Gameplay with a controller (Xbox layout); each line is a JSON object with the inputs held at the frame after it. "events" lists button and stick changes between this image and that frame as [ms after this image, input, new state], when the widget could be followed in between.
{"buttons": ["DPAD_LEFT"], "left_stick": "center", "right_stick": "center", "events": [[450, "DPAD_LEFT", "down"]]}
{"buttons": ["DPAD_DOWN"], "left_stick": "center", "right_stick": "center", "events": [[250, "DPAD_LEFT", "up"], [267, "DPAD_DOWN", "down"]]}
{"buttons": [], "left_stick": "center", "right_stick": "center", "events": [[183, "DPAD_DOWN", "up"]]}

Problem details:
Copy down the whole of the data above, matching it exactly.

Problem solution:
Gameplay with a controller (Xbox layout); each line is a JSON object with the inputs held at the frame after it. "events" lists button and stick changes between this image and that frame as [ms after this image, input, new state], when the widget could be followed in between.
{"buttons": ["DPAD_LEFT"], "left_stick": "center", "right_stick": "center", "events": [[450, "DPAD_LEFT", "down"]]}
{"buttons": ["DPAD_DOWN"], "left_stick": "center", "right_stick": "center", "events": [[250, "DPAD_LEFT", "up"], [267, "DPAD_DOWN", "down"]]}
{"buttons": [], "left_stick": "center", "right_stick": "center", "events": [[183, "DPAD_DOWN", "up"]]}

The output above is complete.